The tree, they say, is a few feet taller than NYCB’s. The costume for Mother Ginger — who totters onstage in a vast skirt that conceals eight children — is a little bit bigger. The snow (“we’ve upped the dosage,” said Boal) will be a veritable blizzard.

And, for audiences used to the dusty pastels of Sendak’s designs, there will be bright, bright color, from Clara’s red stripes to the Sugar Plum Fairy’s vivid purple to the green-and-coral richness of the Waltz of the Flowers. “Once you get them all on stage, everything will work together,” said Falconer. “You really have to light dance brighter than opera, and it bleaches out colors.”

While much of the attention is going to the new sets and costumes, this “Nutcracker” will be new to Seattle in another way: For months now, the company and 140 young students from the PNB school (for two casts of 70 children) have been learning Balanchine’s choreography. Though Balanchine’s wasn’t the first American production of “The Nutcracker” (that was San Francisco Ballet, in 1944), it was the first to truly catch on with U.S. audiences as an annual holiday tradition.

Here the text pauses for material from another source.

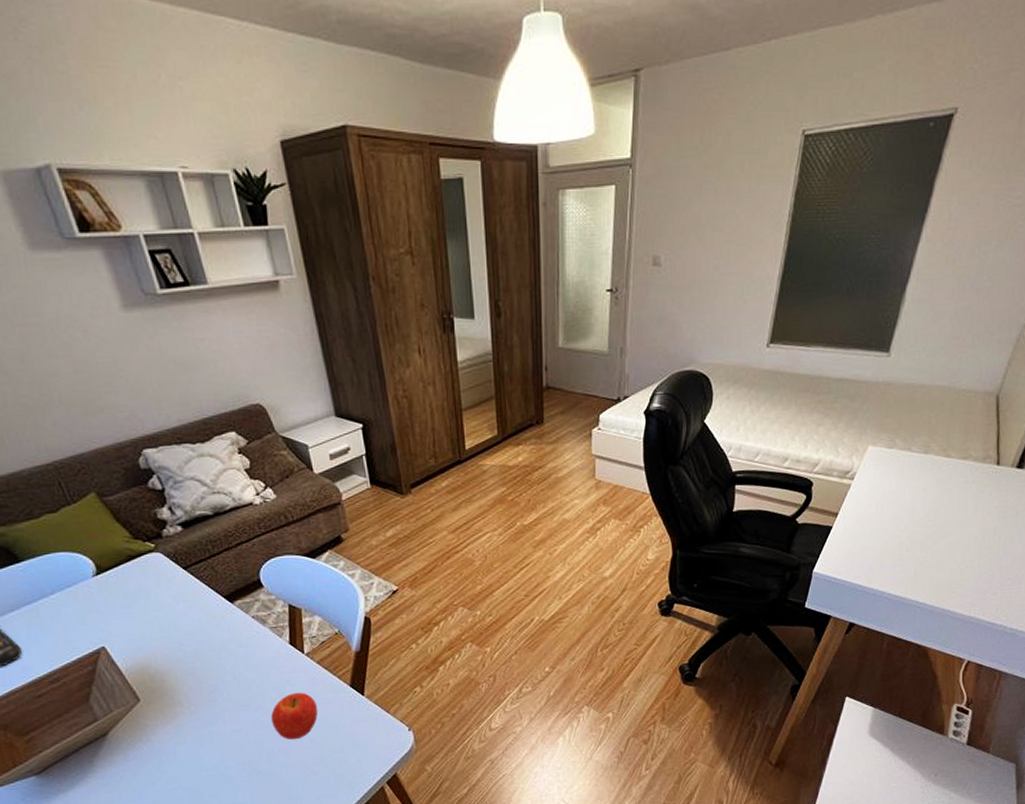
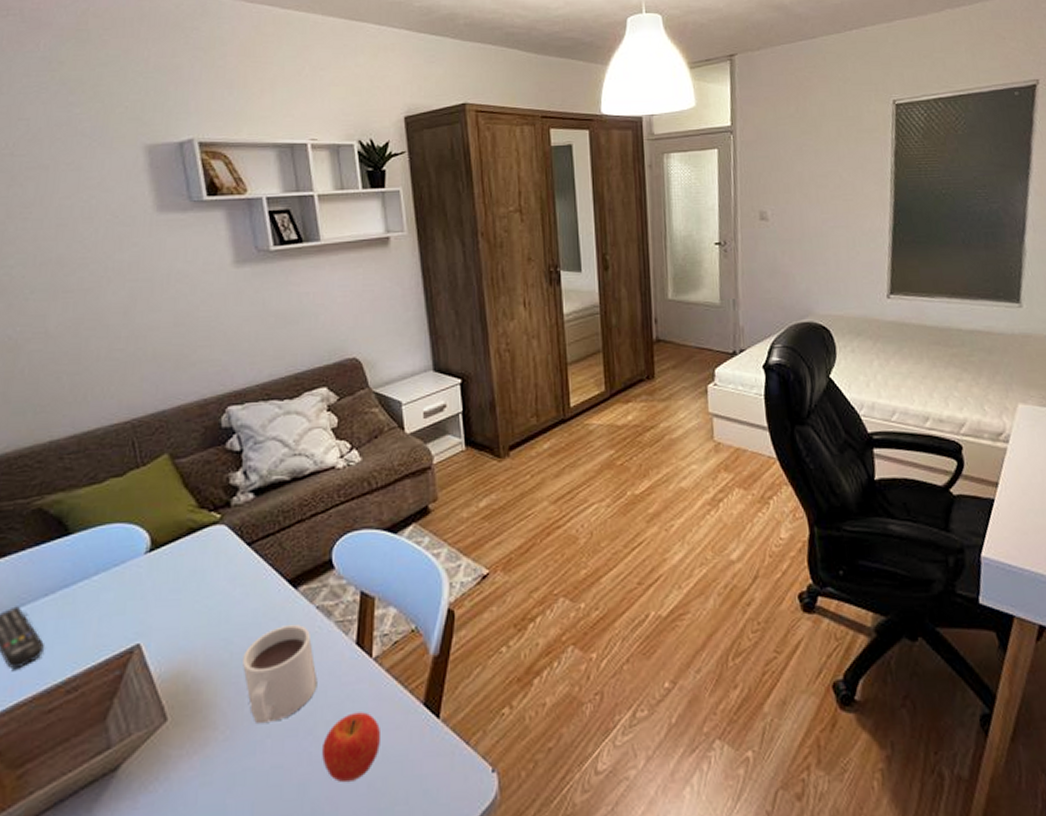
mug: none [195,630,261,702] -> present [243,625,318,725]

The story of a little girl who falls asleep Christmas Eve to dream about traveling to a magical kingdom, “The Nutcracker” is actually nearly 200 years old: It’s based on the story “The Nutcracker and the Mouse King” by E.T.A. Hoffmann, published in 1819 in Germany. Later revised by Alexandre Dumas, it became the basis for the first “Nutcracker” ballet, which was premiered — with Pyotr Tchaikovsky’s instantly classic score — in St. Petersburg, Russia, by the Mariinsky Ballet in 1892, choreographed by Lev Ivanov.

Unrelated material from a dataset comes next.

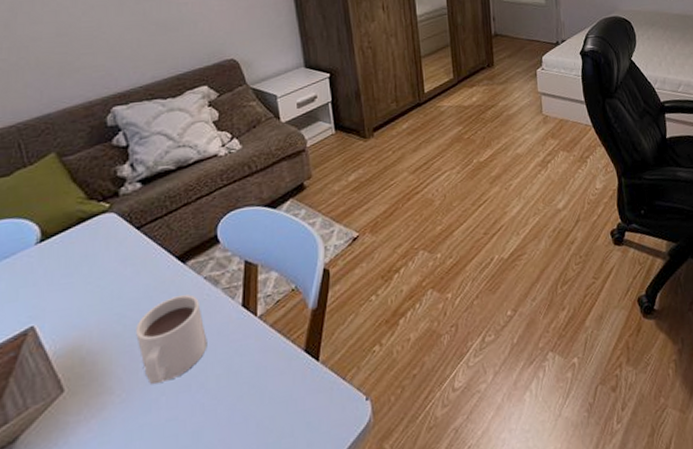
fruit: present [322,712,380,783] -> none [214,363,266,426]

Among the children who performed in that ballet in subsequent years was a young Balanchine, who appeared as a mouse, the Mouse King, Nutcracker/Young Prince, and a jester with a hoop.

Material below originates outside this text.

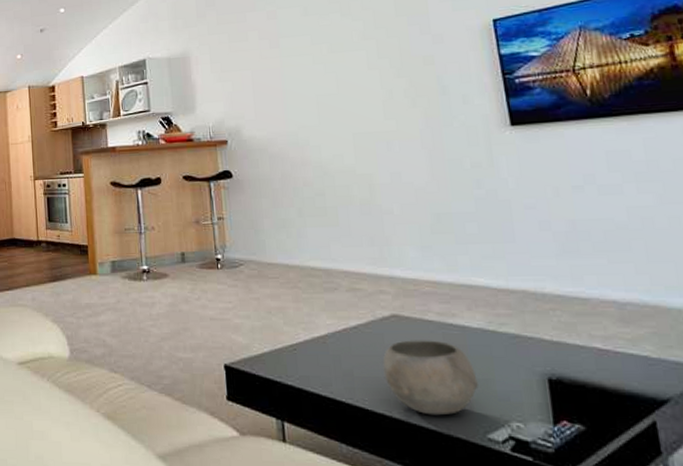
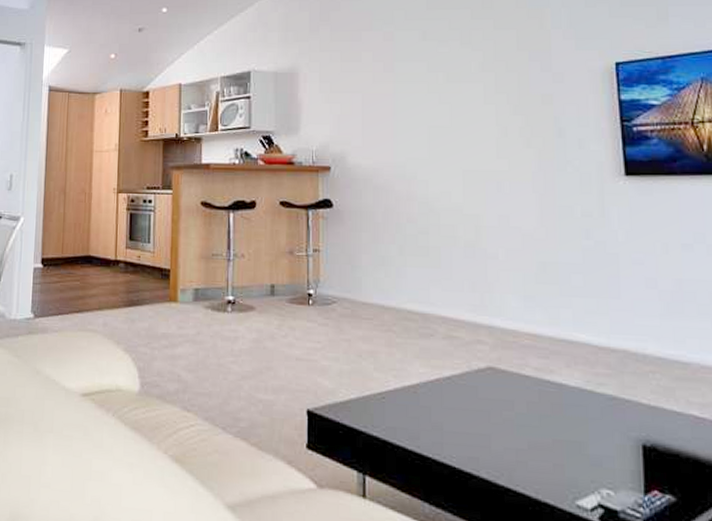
bowl: present [382,340,478,416] -> none [474,395,571,478]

Decades later, in New York with his fledgling company New York City Ballet, the choreographer drew upon those memories to create his own full-length “Nutcracker” in 1954. “That’s why you have so many children in the ballet,” said Ellen Sorrin, director of The George Balanchine Trust.

The ballet, made under stressful circumstances (“he didn’t have much money at that time, at all, hadn’t built his audience,” Sorrin said), was an immediate hit. Ten years later, it was reworked slightly for its debut at the new New York State Theater, where it still plays to rapt audiences today.

That version is precisely what Seattle audiences will see: the same one that Boal performed both as a child and adult dancer in his years with NYCB, the same one that Falconer loved as a boy in the 1960s. Embedded within it are bits of ballet history. The Candy Cane variation is as Balanchine remembered it from Ivanov (and from dancing it himself), and the battle of the Mouse King and Nutcracker was created by that wizard of dance drama, Jerome Robbins, then associate artistic director of NYCB.

The story is slightly different from the one PNB audiences have long known. The Stowell/Sendak version had Clara transformed into a grown-up dancer via her dream; in Balanchine/Falconer’s, Clara is danced by a child throughout, with the Sugar Plum Fairy performing the grand pas de deux with her cavalier. The individual dances in Act II have names that stem from the treats Clara’s mother serves at the party: Spanish Chocolate, Arabian Coffee, Chinese Tea, Candy Canes, Marzipan. And Falconer and Boal decided to change the mid-19th-century story’s location from the usual Germany to New England.

Managing expectations in the face of a much-loved tradition has been a tricky balance, Boal said.

“It’s a very difficult thing to navigate,” he said. “You have to move carefully and put the focus on the excitement of something new, not negating the power of something that came before, which was wonderful.”

Now, as they address the last challenges before opening night, it comes down to the audience — to those dressed-up kids for whom “Nutcracker” is a yearly rite.

“I think if you’re a child watching Balanchine’s ‘Nutcracker,’ you feel very special,” Sorrin said. “It’s really a beautiful piece.”

“Balanchine will go down in history for the Agons,” said Boal, speaking of the choreographer’s spare, modern ballets. “But boy, could he tell a story, with such sweetness and simplicity.”